**DESCRIPTION OF THE TASK:**
Pull out every line in the items below that contains the string "family", matching case exactly.

Saved dataset items:
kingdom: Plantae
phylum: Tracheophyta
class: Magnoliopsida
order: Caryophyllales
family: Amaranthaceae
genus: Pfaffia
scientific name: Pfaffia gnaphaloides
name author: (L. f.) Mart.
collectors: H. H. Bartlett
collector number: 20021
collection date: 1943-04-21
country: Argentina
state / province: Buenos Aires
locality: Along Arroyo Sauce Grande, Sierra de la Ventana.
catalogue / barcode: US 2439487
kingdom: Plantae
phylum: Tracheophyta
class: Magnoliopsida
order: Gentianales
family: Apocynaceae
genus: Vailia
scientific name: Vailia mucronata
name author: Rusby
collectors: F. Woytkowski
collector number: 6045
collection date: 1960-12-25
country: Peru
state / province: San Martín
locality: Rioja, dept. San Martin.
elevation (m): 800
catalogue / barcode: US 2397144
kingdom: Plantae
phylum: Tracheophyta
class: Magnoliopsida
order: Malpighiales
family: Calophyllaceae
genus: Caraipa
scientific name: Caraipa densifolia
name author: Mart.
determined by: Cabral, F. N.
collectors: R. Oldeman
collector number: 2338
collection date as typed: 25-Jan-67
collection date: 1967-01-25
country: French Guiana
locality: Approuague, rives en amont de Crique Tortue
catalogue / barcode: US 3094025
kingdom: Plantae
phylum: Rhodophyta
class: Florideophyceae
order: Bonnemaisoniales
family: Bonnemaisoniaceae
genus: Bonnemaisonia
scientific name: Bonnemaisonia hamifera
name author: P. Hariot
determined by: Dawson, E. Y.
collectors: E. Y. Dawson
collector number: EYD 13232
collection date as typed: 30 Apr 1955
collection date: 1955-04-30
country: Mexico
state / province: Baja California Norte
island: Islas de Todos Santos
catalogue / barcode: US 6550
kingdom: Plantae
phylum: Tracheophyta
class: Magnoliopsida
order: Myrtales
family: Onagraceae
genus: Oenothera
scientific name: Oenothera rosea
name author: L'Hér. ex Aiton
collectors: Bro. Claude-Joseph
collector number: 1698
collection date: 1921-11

**EXERCISE OUTPUT:**
family: Amaranthaceae
family: Apocynaceae
family: Calophyllaceae
family: Bonnemaisoniaceae
family: Onagraceae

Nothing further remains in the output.